David Ivri agrees. “These bases are very important. During the Yom Kippur War it was necessary to organize special transports of military equipment, and most of the stuff arrived after the war was over. When you have emergency depots, you are not dependent on supplies transported across the ocean when you are fighting.”
Attorney Israel Chayut, who served as Chief Logistics Officer when the Americans built the depots, says that “the larger our inventory, the more the State of Israel will have capacity for endurance during an emergency, the better our position will be. Wars have become longer in recent years, no more once-and-for-all lightning wars as in the Six Day War. Therefore your quantity of supplies must match the length of the war.”
Dani Yatom makes it clear that the question is whether the Americans will authorize use of the equipment in the event of a war with Iran. “I assume that if we attack Iran without prior coordination [with the US], it is unlikely that they will authorize use of the emergency supplies. But if we are attacked by the Hezbollah, presumably they will agree. Iran has only several hundreds of missiles that can reach us, while Hezbollah has tens of thousands of rockets.”

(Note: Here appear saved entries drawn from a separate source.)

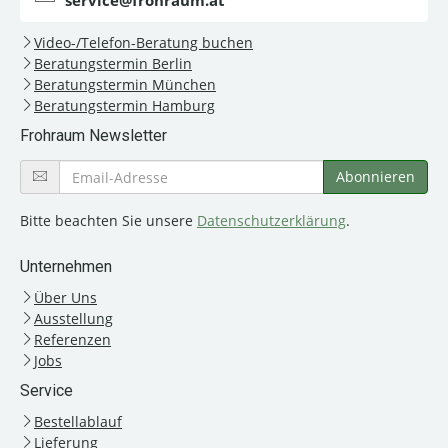
service@frohraum.at
Video-/Telefon-Beratung buchen
Beratungstermin Berlin
Beratungstermin München
Beratungstermin Hamburg
Frohraum Newsletter
Bitte beachten Sie unsere
Datenschutzerklärung
.
Unternehmen
Über Uns
Ausstellung
Referenzen
Jobs
Service
Bestellablauf
Lieferung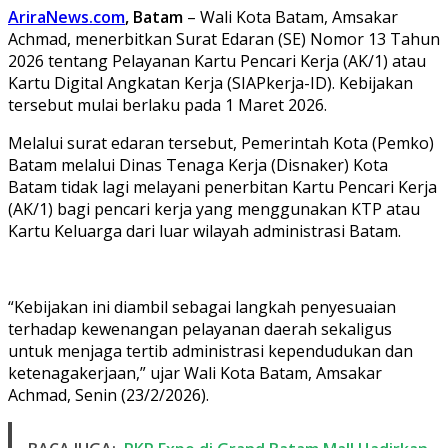
AriraNews.com
, Batam
– Wali Kota Batam, Amsakar
Achmad, menerbitkan Surat Edaran (SE) Nomor 13 Tahun
2026 tentang Pelayanan Kartu Pencari Kerja (AK/1) atau
Kartu Digital Angkatan Kerja (SIAPkerja-ID). Kebijakan
tersebut mulai berlaku pada 1 Maret 2026.
Melalui surat edaran tersebut, Pemerintah Kota (Pemko)
Batam melalui Dinas Tenaga Kerja (Disnaker) Kota
Batam tidak lagi melayani penerbitan Kartu Pencari Kerja
(AK/1) bagi pencari kerja yang menggunakan KTP atau
Kartu Keluarga dari luar wilayah administrasi Batam.
“Kebijakan ini diambil sebagai langkah penyesuaian
terhadap kewenangan pelayanan daerah sekaligus
untuk menjaga tertib administrasi kependudukan dan
ketenagakerjaan,” ujar Wali Kota Batam, Amsakar
Achmad, Senin (23/2/2026).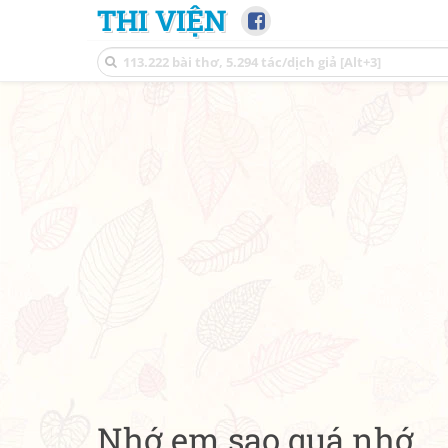
THI VIỆN
Nhớ em sao quá nhớ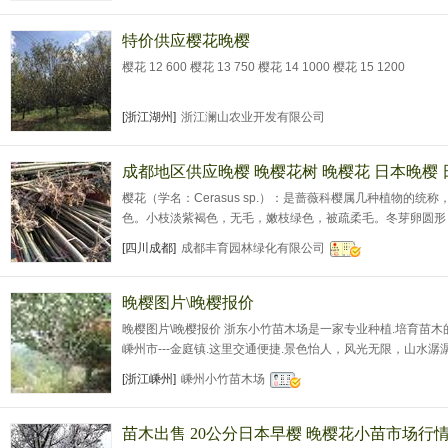
～25米。树皮暗栗褐色.早樱树皮
特价供应樱花晚樱
樱花 12 600 樱花 13 750 樱花 14 1000 樱花 15 1200
[浙江湖州]
浙江澜山农业开发有限公司
成都地区供应晚樱 晚樱花树 晚樱花 日本晚樱
樱花（学名：Cerasus sp.）：是蔷薇科樱属几种植物的统称
色。小枝淡紫褐色，无毛，嫩枝绿色，被疏柔毛。冬芽卵圆形
5-12厘米，宽2.5-7厘米，先端渐尖或骤尾尖，基部圆形，
[四川成都]
成都丰育园林绿化有限公司
有小腺体，上面深绿色，无毛，下面淡绿色，沿脉被稀疏柔毛，有侧
米，密被柔毛，顶端有1-
晚樱图片\晚樱报价
晚樱图片\晚樱报价 浙东小竹苗木场是一家专业种植.培育苗木
嵊州市---金庭镇.这里交通便捷.景色怡人，风光无限，山水
主要种植各种绿化苗木和各种苗圃用苗.规格*.价格合理.还大量
[浙江嵊州]
嵊州小竹苗木场
鸡爪槭.红叶李.西府海棠.垂丝海棠.红白玉兰.桂花等数量都在上百
第
苗木出售 20公分日本早樱 晚樱花小苗市场行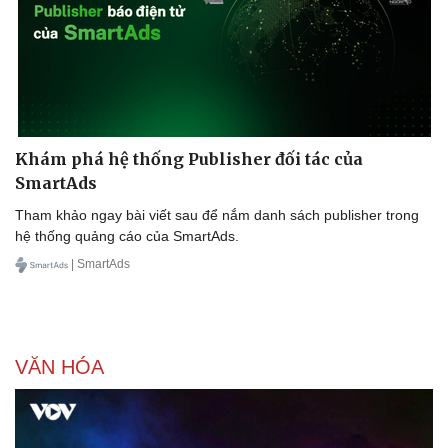
Doanh nghiệp
Công nghệ
Thông tin doanh nghiệp
Sành điệu
Doanh nghiệp 24h
Tin Công nghệ
Doanh nhân
Trải nghiệm
Vì cộng đồng
Chuyển đổi số
Khám phá hệ thống Publisher đối tác của
SmartAds
Tham khảo ngay bài viết sau để nắm danh sách publisher trong
hệ thống quảng cáo của SmartAds.
| SmartAds
VĂN HÓA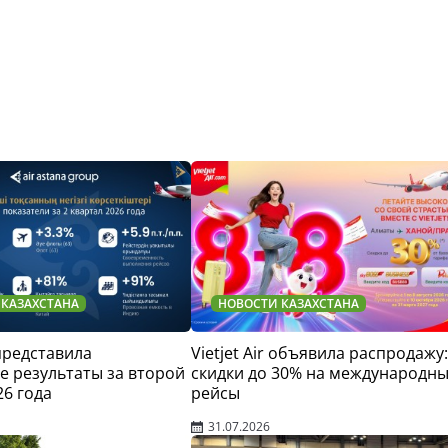
 КАЗАХСТАНА
НОВОСТИ КАЗАХСТАНА
 представила
Vietjet Air объявила распродажу:
 результаты за второй
скидки до 30% на международн
26 года
рейсы
31.07.2026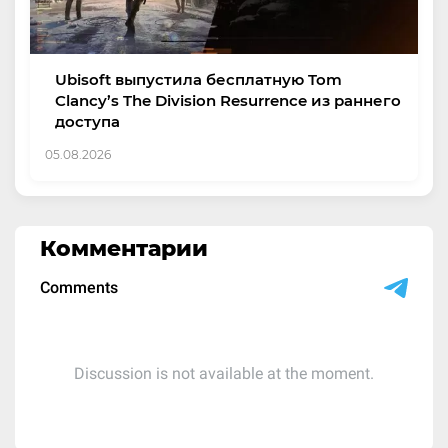
Ubisoft выпустила бесплатную Tom
Clancy’s The Division Resurrence из раннего
доступа
05.08.2026
Комментарии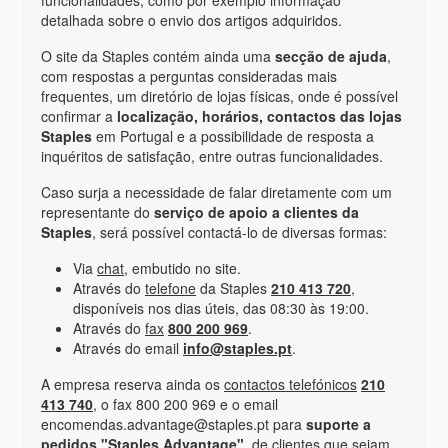
funcionalidades, como por exemplo informação
detalhada sobre o envio dos artigos adquiridos.
O site da Staples contém ainda uma
secção de ajuda
,
com respostas a perguntas consideradas mais
frequentes, um diretório de lojas físicas, onde é possível
confirmar a
localização, horários, contactos das lojas
Staples
em Portugal e a possibilidade de resposta a
inquéritos de satisfação, entre outras funcionalidades.
Caso surja a necessidade de falar diretamente com um
representante do
serviço de apoio a clientes da
Staples
, será possível contactá-lo de diversas formas:
Via
chat
, embutido no site.
Através do
telefone
da Staples
210 413 720
,
disponíveis nos dias úteis, das 08:30 às 19:00.
Através do
fax
800 200 969
.
Através do email
info@staples.pt
.
A empresa reserva ainda os
contactos telefónicos
210
413 740
, o fax 800 200 969 e o email
encomendas.advantage@staples.pt para
suporte a
pedidos "Staples Advantage"
, de clientes que sejam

“In a crisis situation, when Israel will need to be resupplied such as what happened during the Yom Kippur War, I assume that the Americans will allow us to use their supply depots,” says Itamar Rabinowitz, former Israeli Ambassador in the United States. Natan Sharoni suggests that we examine the issue from another vantage point. “It is clear that the emergency supply depots help us,” he says. “But our endurance-capacity is a function of the steadfastness of the home-front, more than the number of tanks [we possess]. As Colonel David Marcus used to say during the War of Independence ‘Our spirit fills the gaps.’ From this point of view, nothing has changed. Our national spirit and morale are more important than the American emergency depots."